## Work item
Set down exactly the lines below between the line holding "(polyline (pts (xy 0 -7.62) (xy 0 -2.794))" and the line holding "(polyline (pts (xy 3.048", inclusive; no other line belongs in the answer.

[Records from a dataset]
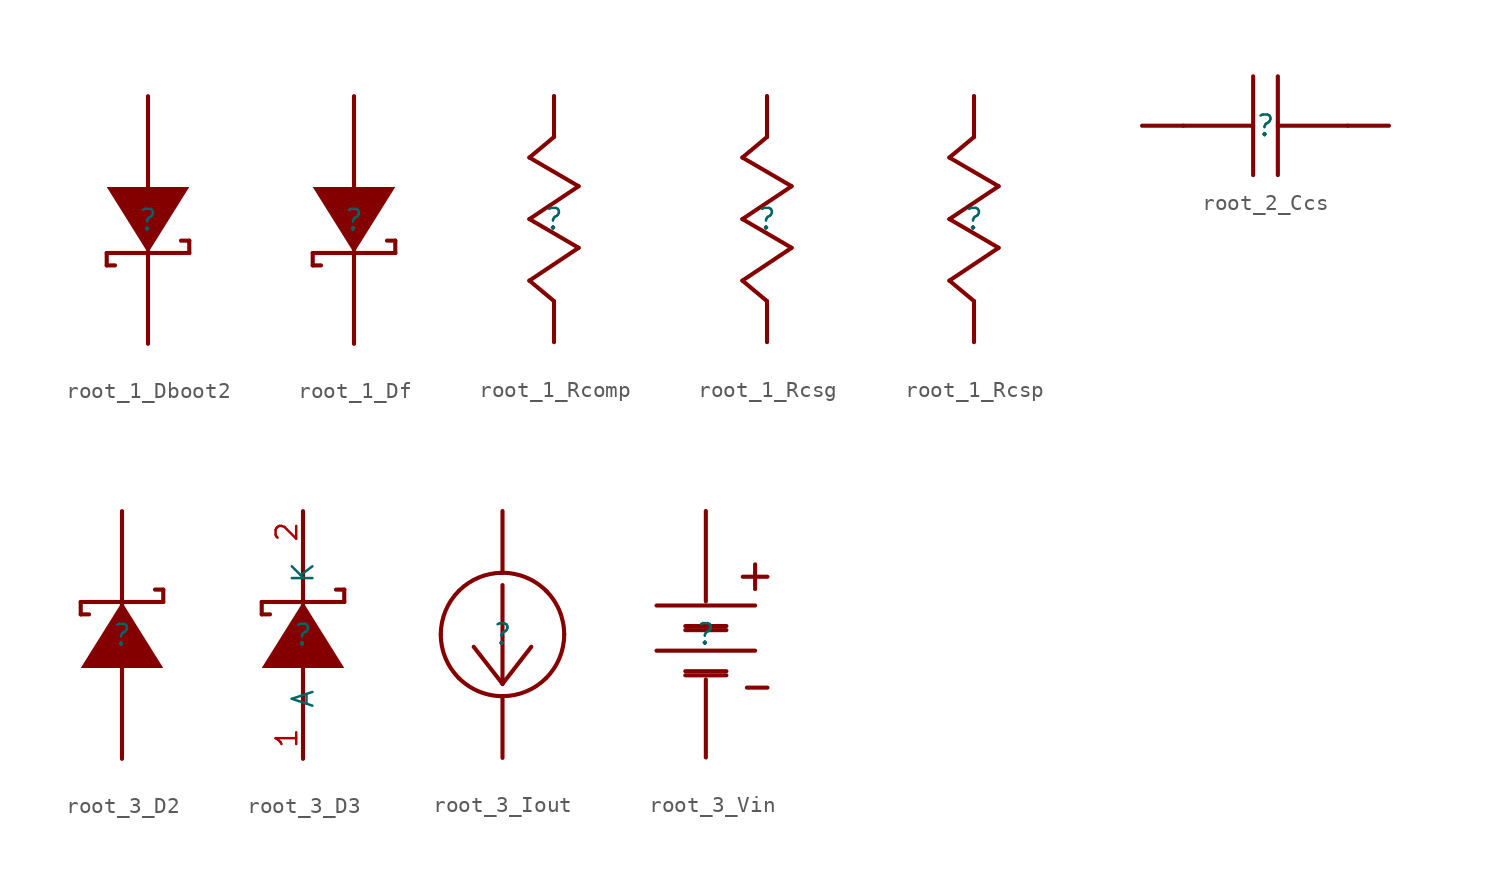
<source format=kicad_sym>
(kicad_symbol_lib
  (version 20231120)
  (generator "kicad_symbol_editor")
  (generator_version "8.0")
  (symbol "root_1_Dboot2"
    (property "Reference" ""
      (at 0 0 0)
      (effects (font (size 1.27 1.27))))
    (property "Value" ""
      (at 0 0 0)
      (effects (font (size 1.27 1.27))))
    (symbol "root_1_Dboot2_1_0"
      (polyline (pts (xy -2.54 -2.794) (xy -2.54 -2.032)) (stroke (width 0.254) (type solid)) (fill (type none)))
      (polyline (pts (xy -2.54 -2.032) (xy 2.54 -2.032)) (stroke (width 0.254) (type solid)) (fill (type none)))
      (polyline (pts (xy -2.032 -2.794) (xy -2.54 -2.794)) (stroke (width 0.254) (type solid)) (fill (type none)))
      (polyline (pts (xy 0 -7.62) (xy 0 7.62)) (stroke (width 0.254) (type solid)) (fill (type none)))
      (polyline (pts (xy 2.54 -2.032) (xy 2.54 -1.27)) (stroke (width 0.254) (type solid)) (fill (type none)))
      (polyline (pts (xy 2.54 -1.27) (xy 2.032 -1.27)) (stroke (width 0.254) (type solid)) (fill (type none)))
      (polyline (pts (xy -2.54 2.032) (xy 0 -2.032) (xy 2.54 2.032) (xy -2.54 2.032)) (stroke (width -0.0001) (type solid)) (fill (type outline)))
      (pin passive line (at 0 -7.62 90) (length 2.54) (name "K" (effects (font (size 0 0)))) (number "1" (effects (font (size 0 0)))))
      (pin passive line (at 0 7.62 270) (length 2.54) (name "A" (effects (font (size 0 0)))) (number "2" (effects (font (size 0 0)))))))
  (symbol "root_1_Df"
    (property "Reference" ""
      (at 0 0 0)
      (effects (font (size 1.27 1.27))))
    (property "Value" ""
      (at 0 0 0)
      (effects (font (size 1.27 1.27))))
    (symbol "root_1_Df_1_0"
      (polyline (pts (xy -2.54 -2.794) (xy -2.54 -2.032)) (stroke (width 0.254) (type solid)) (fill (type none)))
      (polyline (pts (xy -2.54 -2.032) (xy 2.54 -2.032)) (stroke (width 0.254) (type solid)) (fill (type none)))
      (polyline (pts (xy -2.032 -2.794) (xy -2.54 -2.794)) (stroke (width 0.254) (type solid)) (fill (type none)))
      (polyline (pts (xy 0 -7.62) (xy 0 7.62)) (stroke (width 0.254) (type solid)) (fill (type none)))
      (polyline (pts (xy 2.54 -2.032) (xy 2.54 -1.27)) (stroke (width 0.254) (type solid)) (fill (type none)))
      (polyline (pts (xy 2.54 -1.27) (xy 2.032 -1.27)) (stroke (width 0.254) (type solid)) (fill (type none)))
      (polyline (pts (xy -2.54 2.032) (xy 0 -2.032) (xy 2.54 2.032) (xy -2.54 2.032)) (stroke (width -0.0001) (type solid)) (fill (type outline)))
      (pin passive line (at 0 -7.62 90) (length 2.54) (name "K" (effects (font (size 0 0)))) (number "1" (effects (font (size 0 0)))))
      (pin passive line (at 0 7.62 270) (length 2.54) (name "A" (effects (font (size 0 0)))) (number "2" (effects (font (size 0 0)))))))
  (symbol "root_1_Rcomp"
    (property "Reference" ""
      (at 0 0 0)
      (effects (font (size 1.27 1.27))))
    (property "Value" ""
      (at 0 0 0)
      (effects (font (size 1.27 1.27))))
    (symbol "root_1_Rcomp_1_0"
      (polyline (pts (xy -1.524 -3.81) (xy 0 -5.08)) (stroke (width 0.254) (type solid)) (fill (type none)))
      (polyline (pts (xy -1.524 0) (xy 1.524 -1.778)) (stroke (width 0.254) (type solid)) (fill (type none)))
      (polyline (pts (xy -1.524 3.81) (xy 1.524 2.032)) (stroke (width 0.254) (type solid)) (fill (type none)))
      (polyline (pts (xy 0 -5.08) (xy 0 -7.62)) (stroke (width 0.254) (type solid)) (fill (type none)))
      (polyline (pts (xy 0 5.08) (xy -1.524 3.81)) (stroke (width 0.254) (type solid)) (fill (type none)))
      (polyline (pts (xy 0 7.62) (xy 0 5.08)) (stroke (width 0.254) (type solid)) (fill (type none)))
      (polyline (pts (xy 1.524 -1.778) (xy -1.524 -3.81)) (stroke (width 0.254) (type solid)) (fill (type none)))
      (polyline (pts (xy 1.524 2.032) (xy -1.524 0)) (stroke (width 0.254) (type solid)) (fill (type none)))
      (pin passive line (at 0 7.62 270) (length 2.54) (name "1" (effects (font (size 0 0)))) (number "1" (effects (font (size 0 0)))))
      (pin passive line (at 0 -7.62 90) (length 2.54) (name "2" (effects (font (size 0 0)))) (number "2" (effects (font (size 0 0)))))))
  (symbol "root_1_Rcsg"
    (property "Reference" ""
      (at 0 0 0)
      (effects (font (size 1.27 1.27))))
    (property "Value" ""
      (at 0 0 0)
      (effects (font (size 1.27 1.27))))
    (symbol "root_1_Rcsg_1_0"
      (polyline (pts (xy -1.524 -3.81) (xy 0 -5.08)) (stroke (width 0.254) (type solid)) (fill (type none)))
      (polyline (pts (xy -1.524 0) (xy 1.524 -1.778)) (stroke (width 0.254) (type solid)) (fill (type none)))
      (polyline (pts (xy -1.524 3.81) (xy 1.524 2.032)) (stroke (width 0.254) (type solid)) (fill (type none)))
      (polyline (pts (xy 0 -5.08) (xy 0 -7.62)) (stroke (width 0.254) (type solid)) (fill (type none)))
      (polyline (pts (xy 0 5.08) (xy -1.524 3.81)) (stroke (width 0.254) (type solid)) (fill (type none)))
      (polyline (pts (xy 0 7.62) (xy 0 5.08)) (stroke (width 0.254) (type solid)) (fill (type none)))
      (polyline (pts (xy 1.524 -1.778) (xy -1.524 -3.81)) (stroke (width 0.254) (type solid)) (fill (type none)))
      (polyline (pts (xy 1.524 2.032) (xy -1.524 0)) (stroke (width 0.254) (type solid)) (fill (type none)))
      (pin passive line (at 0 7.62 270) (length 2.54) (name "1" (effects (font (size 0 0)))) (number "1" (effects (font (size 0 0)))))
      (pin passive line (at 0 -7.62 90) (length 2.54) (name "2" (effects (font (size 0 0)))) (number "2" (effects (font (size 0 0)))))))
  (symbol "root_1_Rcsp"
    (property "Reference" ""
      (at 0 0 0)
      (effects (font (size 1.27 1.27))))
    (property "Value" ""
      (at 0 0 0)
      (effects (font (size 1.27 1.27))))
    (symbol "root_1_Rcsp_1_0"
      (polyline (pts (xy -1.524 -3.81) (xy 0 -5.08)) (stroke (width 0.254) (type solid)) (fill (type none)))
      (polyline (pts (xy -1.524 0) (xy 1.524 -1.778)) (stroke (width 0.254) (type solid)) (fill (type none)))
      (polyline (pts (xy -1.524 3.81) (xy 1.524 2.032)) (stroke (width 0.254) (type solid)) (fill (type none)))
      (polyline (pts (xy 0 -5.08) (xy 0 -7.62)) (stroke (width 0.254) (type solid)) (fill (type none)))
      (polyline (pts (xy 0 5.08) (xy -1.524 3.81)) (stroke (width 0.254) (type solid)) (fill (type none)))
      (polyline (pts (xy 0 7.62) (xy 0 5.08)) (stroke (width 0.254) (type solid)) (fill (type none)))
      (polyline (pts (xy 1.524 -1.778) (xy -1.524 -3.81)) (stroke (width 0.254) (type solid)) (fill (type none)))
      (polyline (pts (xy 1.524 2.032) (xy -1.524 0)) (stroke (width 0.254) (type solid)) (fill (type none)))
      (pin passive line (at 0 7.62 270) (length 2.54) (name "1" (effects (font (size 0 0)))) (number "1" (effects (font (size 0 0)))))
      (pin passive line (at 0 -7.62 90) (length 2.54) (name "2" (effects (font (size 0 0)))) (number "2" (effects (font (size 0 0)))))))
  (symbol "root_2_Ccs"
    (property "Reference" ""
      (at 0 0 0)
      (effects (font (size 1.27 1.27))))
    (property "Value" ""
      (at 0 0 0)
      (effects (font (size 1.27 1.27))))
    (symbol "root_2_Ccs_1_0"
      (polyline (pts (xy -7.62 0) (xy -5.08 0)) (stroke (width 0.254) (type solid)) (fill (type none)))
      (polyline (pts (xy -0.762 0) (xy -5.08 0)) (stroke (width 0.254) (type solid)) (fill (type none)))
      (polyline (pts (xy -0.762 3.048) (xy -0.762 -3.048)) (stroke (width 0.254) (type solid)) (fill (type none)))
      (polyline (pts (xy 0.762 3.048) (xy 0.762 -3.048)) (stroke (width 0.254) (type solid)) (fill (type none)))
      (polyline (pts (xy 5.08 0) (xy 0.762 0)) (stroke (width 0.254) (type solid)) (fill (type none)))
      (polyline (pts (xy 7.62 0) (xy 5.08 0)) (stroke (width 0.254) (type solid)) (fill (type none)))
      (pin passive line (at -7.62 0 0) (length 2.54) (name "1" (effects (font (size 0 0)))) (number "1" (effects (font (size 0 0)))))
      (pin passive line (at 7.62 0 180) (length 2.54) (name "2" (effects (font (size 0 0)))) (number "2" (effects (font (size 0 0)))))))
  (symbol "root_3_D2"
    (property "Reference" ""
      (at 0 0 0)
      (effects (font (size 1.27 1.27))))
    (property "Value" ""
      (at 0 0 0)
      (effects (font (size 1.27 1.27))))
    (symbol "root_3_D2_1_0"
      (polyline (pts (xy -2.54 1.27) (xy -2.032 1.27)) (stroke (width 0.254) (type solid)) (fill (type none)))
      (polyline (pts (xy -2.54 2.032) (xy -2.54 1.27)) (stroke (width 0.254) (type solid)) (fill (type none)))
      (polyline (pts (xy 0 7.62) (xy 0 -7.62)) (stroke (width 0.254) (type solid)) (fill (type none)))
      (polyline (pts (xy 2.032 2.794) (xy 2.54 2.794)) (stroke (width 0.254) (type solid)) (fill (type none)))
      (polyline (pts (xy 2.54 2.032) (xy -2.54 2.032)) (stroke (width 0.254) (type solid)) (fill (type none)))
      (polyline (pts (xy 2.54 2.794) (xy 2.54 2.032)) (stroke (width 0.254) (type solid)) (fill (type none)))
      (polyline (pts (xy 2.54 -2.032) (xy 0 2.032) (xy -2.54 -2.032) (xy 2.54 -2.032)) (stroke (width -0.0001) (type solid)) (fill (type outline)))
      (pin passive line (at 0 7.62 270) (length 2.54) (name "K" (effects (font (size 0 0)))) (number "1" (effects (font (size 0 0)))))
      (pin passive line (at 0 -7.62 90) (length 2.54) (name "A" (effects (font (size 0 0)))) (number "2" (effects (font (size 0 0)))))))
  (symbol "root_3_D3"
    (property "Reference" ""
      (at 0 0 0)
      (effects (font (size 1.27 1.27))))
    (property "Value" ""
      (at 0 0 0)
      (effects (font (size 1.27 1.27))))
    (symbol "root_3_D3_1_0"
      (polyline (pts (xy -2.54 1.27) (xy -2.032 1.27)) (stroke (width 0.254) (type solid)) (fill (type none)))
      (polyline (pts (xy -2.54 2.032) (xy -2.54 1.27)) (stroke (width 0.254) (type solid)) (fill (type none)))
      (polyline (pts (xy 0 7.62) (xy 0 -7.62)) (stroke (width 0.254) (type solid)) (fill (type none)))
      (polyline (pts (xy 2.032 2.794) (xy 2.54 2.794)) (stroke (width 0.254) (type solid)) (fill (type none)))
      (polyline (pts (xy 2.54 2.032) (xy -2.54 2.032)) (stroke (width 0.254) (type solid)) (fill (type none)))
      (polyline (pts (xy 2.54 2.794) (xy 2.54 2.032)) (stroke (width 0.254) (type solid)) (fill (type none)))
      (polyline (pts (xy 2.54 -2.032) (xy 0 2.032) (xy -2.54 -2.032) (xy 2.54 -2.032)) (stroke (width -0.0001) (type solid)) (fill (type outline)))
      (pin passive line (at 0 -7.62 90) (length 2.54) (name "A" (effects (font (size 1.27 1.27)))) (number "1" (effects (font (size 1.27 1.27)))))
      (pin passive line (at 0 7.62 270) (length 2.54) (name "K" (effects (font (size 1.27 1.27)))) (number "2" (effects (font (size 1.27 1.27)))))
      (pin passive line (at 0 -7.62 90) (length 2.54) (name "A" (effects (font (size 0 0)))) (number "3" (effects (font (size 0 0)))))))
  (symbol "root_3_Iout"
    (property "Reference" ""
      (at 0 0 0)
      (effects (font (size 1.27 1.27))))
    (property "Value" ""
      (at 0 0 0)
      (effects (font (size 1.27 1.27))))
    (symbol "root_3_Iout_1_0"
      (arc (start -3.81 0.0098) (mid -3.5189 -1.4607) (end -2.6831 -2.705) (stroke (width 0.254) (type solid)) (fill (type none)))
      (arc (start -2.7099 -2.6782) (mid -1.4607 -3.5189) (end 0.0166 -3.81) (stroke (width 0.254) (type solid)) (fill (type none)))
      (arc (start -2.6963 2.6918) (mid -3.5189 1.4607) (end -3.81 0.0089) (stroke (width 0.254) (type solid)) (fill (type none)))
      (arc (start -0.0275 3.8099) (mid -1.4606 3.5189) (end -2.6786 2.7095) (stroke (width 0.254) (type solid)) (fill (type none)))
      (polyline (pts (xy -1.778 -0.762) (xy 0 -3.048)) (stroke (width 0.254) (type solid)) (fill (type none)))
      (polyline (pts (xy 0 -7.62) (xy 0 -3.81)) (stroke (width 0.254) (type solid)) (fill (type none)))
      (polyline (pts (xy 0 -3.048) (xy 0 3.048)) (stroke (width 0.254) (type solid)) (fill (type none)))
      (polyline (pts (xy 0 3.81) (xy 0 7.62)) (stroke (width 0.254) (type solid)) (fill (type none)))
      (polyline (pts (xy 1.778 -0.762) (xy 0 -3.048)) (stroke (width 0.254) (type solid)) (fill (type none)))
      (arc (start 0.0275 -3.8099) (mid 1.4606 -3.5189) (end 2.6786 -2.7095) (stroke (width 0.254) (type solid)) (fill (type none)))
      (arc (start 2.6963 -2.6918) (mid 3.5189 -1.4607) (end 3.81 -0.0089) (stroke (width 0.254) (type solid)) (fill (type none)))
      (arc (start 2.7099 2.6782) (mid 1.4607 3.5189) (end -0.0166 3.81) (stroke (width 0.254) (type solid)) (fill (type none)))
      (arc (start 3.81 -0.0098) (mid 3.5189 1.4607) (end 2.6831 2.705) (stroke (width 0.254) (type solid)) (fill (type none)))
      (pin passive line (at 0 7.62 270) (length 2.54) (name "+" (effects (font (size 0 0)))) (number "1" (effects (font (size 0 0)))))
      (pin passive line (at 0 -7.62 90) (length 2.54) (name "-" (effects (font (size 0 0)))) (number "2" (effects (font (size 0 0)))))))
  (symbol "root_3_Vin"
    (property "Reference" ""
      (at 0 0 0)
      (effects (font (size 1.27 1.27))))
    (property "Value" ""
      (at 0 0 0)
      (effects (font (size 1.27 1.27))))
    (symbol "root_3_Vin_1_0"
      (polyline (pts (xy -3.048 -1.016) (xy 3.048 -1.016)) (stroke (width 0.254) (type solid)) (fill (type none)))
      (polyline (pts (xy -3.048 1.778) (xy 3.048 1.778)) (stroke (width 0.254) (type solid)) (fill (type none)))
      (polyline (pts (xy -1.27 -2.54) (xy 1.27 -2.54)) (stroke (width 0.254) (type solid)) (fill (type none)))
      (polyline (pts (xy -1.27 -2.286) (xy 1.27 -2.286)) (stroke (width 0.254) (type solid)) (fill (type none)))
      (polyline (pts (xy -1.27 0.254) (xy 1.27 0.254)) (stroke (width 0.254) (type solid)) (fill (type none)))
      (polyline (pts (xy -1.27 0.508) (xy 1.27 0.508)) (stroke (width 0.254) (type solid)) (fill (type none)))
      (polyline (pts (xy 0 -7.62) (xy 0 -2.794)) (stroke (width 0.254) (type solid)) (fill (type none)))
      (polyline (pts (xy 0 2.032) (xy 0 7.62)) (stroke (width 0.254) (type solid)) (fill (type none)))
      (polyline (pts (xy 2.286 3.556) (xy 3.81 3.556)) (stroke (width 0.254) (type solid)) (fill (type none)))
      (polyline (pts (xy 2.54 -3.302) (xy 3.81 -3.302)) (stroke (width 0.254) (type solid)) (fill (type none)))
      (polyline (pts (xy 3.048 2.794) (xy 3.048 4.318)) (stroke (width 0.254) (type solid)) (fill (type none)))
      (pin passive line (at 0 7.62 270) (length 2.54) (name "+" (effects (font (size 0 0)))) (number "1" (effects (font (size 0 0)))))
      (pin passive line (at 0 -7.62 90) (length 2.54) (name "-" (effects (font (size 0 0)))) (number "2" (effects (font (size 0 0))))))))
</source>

## Written solution
      (polyline (pts (xy 0 -7.62) (xy 0 -2.794)) (stroke (width 0.254) (type solid)) (fill (type none)))
      (polyline (pts (xy 0 2.032) (xy 0 7.62)) (stroke (width 0.254) (type solid)) (fill (type none)))
      (polyline (pts (xy 2.286 3.556) (xy 3.81 3.556)) (stroke (width 0.254) (type solid)) (fill (type none)))
      (polyline (pts (xy 2.54 -3.302) (xy 3.81 -3.302)) (stroke (width 0.254) (type solid)) (fill (type none)))
      (polyline (pts (xy 3.048 2.794) (xy 3.048 4.318)) (stroke (width 0.254) (type solid)) (fill (type none)))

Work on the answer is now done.